**EXCERPT TO READ:**
───

We can talk about that in a minute – some of the statistics that are rolling in are absolutely astounding, because the first half of the 21st century, at least in American culture, is going to be a culture of women not men. And yet even as they achieve those pretty outsourcing benchmarks, they are not paying off the way they were promised, and that even creates a deeper confusion because it's like the person who always wanted to have wealth their whole life, and then one day they stand up and they've got all the money they've ever wanted, and yet it doesn't feel right, and they're not sure why.
And that's why I go – when I think about women, I say to myself they're like men in this one sense, they're looking for a guiding center, and they don't have, and so they don't have anything to balance the freedoms and the opportunities that are just sweeping over them in bucketloads.

───

**GIVEN INFORMATION:**
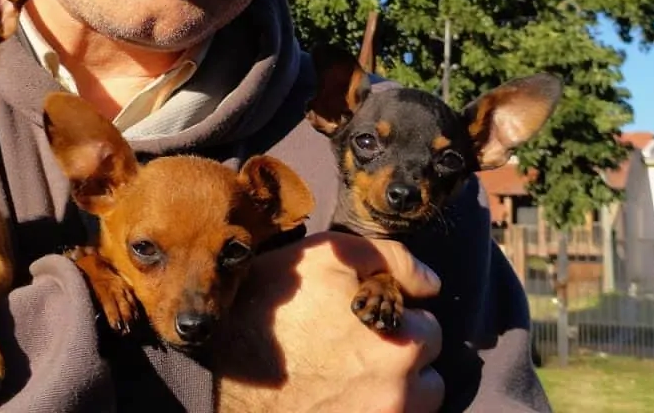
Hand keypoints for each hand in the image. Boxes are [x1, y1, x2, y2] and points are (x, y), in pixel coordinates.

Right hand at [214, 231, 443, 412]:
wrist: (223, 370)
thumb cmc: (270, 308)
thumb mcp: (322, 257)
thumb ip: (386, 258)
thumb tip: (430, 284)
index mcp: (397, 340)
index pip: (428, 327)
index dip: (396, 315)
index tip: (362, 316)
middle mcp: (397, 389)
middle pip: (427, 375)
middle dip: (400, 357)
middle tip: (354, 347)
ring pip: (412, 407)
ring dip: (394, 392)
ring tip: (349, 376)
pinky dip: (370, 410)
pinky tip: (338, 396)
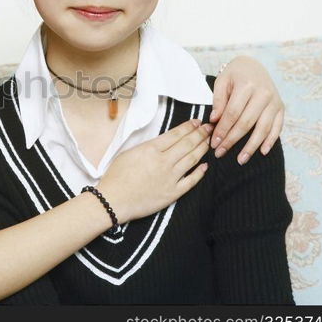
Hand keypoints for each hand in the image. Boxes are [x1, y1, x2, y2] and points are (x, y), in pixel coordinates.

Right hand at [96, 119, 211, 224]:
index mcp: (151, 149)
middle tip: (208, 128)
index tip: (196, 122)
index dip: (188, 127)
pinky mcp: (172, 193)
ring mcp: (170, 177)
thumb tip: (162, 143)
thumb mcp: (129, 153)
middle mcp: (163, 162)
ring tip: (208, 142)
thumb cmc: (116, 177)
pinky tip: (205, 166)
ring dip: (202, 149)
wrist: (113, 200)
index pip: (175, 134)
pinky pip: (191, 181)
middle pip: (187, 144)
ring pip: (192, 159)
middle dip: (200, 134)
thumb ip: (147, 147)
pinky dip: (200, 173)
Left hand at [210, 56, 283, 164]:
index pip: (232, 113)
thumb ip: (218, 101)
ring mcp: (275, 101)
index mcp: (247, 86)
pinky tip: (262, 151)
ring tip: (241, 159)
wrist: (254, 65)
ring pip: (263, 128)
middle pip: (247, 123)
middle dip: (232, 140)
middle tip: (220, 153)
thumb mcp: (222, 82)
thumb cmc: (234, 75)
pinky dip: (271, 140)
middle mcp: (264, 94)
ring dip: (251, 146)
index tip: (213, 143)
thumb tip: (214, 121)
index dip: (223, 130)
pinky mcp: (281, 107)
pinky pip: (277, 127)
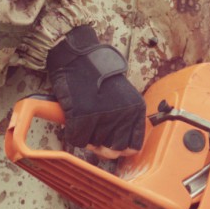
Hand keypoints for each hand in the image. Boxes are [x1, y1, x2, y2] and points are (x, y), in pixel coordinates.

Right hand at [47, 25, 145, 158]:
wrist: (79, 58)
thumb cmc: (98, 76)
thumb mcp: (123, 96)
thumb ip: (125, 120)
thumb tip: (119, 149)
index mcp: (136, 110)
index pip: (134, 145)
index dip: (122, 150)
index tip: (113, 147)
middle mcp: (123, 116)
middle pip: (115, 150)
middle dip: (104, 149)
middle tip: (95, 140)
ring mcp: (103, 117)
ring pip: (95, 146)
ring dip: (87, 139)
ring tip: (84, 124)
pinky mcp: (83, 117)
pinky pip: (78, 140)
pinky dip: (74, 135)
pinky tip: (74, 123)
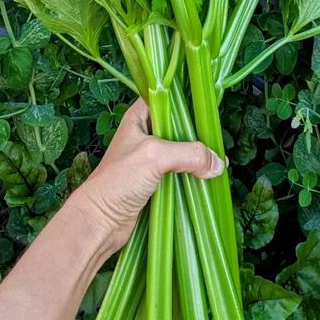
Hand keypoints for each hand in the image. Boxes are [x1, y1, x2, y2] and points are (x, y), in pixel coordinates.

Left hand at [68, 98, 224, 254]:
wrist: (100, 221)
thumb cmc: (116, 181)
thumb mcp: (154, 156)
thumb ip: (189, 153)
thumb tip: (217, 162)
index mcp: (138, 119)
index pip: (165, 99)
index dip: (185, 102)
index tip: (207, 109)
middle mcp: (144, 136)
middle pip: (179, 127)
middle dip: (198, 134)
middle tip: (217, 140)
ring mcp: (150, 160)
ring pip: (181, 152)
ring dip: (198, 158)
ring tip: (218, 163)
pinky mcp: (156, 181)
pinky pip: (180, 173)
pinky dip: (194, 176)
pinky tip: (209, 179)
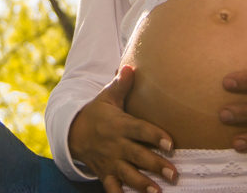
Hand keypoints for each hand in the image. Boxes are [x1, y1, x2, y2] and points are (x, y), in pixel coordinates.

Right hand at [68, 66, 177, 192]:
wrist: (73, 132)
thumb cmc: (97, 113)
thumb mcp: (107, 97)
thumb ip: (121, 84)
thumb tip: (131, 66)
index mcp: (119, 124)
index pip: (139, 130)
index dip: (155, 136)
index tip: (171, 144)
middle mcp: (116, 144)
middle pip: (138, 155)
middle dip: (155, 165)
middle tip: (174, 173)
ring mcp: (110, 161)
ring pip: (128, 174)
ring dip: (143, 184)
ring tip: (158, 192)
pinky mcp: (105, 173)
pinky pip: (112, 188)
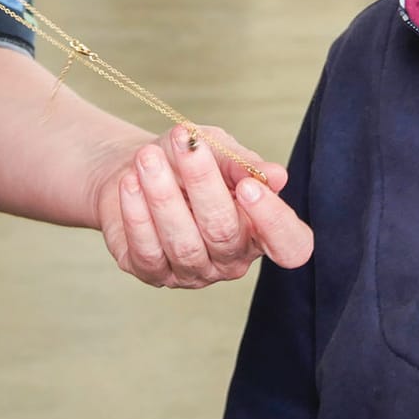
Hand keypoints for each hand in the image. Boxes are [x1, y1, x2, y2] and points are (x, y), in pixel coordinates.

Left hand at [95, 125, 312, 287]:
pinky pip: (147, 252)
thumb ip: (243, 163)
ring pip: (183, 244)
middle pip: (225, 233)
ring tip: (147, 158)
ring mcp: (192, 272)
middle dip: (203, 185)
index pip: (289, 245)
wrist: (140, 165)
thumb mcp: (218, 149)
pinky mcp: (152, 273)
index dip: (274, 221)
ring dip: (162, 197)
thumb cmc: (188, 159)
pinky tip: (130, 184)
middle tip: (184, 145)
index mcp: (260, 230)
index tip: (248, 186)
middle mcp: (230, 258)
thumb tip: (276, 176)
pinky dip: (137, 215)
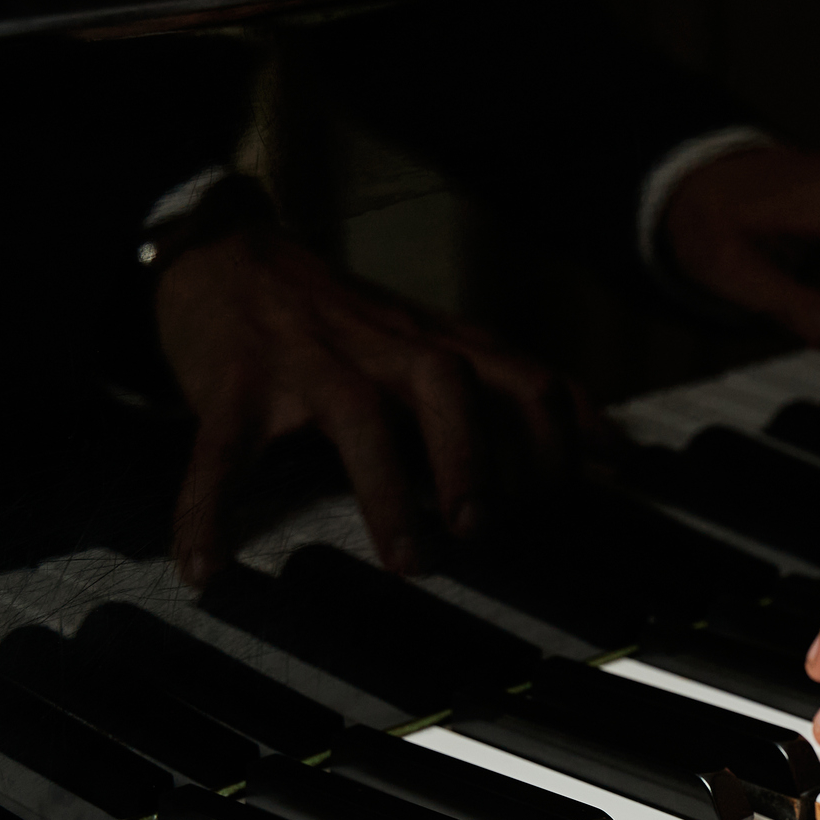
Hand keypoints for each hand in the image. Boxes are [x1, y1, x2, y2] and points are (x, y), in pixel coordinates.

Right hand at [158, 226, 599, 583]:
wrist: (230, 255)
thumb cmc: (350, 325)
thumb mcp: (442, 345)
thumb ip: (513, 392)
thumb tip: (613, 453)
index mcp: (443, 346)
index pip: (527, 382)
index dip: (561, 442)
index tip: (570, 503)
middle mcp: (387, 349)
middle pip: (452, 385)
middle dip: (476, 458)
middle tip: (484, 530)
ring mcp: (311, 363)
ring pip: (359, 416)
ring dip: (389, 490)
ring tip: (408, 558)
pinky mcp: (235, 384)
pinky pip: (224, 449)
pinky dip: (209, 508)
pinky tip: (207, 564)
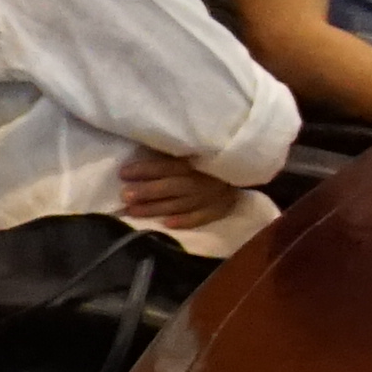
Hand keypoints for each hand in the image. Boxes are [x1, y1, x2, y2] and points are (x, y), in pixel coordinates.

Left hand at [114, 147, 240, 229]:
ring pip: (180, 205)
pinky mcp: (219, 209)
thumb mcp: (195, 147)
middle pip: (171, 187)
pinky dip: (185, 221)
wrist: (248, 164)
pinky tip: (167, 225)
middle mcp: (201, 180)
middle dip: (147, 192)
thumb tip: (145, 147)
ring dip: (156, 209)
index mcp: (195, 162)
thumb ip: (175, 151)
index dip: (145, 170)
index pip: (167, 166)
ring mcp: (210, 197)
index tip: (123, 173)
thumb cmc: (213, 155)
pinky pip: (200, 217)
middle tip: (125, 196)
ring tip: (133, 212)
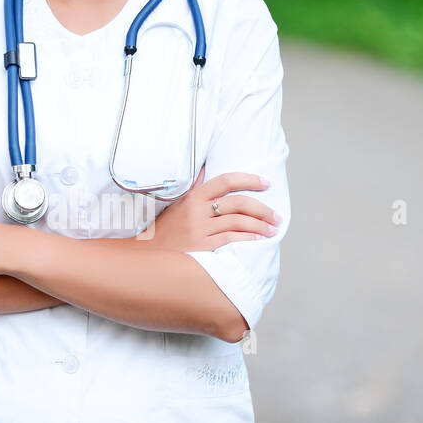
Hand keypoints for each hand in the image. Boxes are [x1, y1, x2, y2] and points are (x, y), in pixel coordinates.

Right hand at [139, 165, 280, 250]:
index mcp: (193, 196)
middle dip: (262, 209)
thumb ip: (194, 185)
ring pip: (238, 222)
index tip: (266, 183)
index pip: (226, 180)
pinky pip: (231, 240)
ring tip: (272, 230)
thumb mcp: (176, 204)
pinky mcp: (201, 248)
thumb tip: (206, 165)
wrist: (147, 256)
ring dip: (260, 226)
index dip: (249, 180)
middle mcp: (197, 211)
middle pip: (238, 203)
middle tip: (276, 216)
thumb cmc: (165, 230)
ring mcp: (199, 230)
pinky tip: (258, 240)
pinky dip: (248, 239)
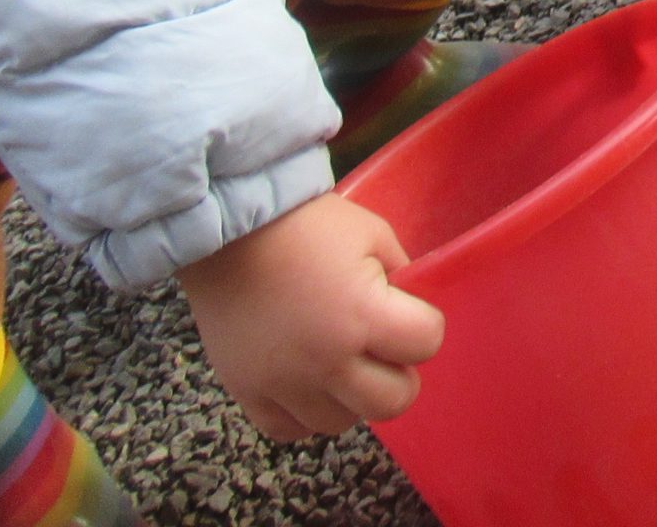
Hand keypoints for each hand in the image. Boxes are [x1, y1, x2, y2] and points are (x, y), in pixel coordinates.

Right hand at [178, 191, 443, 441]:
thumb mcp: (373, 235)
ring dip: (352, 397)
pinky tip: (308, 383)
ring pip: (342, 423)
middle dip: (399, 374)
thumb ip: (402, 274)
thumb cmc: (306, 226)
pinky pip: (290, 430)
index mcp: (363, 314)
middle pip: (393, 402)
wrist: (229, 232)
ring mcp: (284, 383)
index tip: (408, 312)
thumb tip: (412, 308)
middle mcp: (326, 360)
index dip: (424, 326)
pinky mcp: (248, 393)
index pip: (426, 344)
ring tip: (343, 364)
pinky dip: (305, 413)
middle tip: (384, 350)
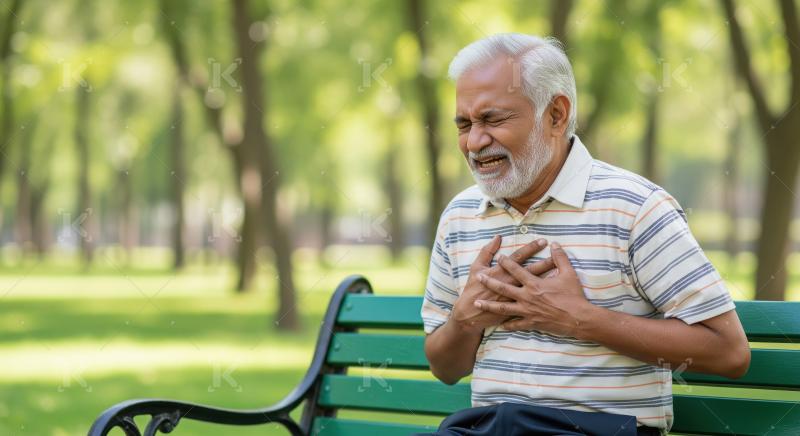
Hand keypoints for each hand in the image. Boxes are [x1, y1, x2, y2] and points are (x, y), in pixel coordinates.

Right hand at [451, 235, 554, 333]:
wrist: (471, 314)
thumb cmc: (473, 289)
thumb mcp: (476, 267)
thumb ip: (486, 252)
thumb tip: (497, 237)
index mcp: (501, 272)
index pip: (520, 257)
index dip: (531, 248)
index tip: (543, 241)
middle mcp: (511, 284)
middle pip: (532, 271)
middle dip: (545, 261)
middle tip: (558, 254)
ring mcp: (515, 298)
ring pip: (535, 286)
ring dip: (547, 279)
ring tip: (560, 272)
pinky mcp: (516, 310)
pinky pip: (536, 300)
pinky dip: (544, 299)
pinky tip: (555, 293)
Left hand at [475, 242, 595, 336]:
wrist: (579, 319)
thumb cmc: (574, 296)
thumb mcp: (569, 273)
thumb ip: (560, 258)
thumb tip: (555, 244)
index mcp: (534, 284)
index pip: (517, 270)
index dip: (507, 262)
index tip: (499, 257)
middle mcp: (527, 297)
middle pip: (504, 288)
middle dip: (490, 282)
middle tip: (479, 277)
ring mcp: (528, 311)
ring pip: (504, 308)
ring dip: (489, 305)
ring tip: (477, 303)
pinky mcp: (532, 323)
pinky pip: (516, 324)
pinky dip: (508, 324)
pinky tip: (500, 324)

───

**WHAT TO PRODUCE:**
Could you carry the transcript on women's search for a guiding center forward, picking up right after its last sentence?

**RESPONSE BELOW:**
Dennis: Robert, I think it's unique today that we've had a generation of women who have really been told they could be powerful around a certain template, and it's back to what Barbara was talking about earlier – they sure didn't see it in their parents, but the culture is sending this message overwhelmingly. Where do you see them getting their cues about what this plumbline or this center for them – where does it come from? What are the worldviews women have today?
Robert: Well, generally, I think there are four major worldviews that we all operate out of. I think women operate out of them as well. One is just the traditional worldview, and that is I'm going to do it the way I grew up with it. And so what I received growing up made sense to me, it seemed to work. I've been thrust into this global wired world, and it's scary for me, and so I tend to look back and get my cues from what I experienced growing up, and those could be, many times, very pleasant things. They may not be the right things, but I just simply rehash what I grew up with.
Another viewpoint is to grow up in what I call "a wounded worldview," and I think more people today grow up in that worldview than the traditional worldview, and that is where I grew up and Mom and Dad split apart. My mom was powerless in the home or was just simply a servant to my dad. There weren't opportunities afforded to my parents and especially my mom, and so I saw abuse, I saw abandonment, I saw hurt, I saw all these things. I doubted if there was even love, and so what I did is I decided to formulate my worldview in life off of what I was wounded by.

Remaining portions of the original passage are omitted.